When a Y chromosome is passed from father to son, the chance that a specific single nucleotide will change from, say, T (thymine) to A (adenine) is on the order of one in a few tens of millions. But the chance that a given microsatellite will change from, say, 11 CA (cytosine and adenine) repeats to 12 is on the order of one in a few hundred. That’s why a particular pattern of microsatellites can profile a particular individual—to show, for instance, as Tyler-Smith and Zerjal had done shortly before embarking on their Central Asian work, that Thomas Jefferson had fathered a son by his slave Sally Hemings and that his Y chromosome had been passed down to a man living in Pennsylvania today. In the human family tree, says Tyler-Smith, “the single-nucleotide polymorphisms give you the trunk and the main branches. The microsatellites give you the twigs at the end.”

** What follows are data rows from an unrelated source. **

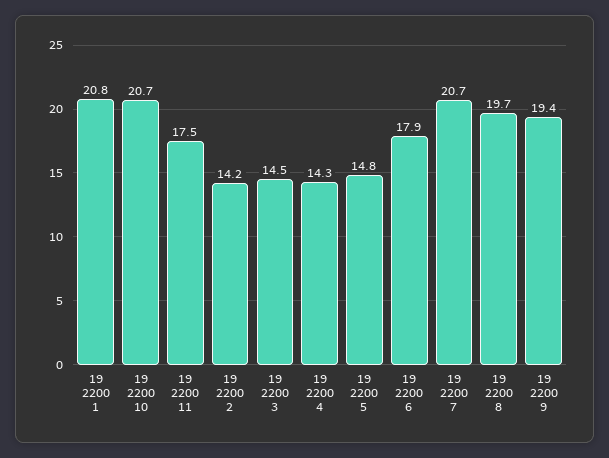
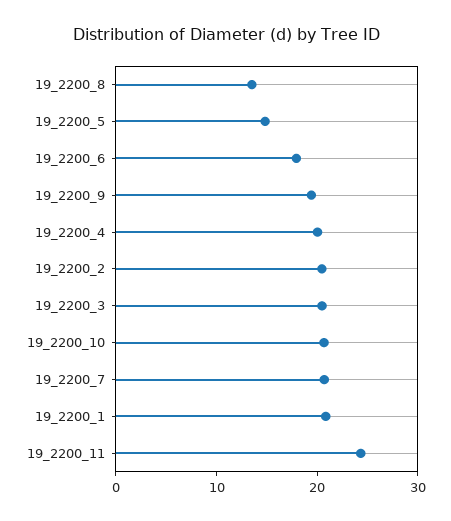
  {
    "19 2200 1": 20.8,
    "19 2200 10": 20.7,
-   "19 2200 11": 17.5,
+   "19 2200 11": 24,
-   "19 2200 2": 14.2,
+   "19 2200 2": 20,
-   "19 2200 3": 14.5,
+   "19 2200 3": 20,
-   "19 2200 4": 14.3,
+   "19 2200 4": 20,
    "19 2200 5": 14.8,
    "19 2200 6": 17.9,
    "19 2200 7": 20.7,
-   "19 2200 8": 19.7,
+   "19 2200 8": 14,
    "19 2200 9": 19.4
  }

As  Zerjal screened Central Asian Y chromosomes for 16 different microsatellites, one combination showed up repeatedly. It was far more common than expected, and men all over Central Asia had it—which is also not what you’d expect. “Suddenly, I thought, ‘Wow, this is Genghis Khan,’ ” says Zerjal. At first, Tyler-Smith says, “We thought it was more or less a joke.”

But as Zerjal worked through more than 2,000 Y chromosomes, the joke wouldn’t die. On her computer diagram of how the chromosomes might be related, fully 8 percent of them clustered together in a starlike pattern, meaning they had either the identical set of microsatellites or one that differed at just one of the 16 locuses. Those mutations were most diverse in Mongolia, indicating that the original star-cluster chromosome had come from there. And judging from the small number of mutations it had accumulated, it came from there only about a thousand years ago.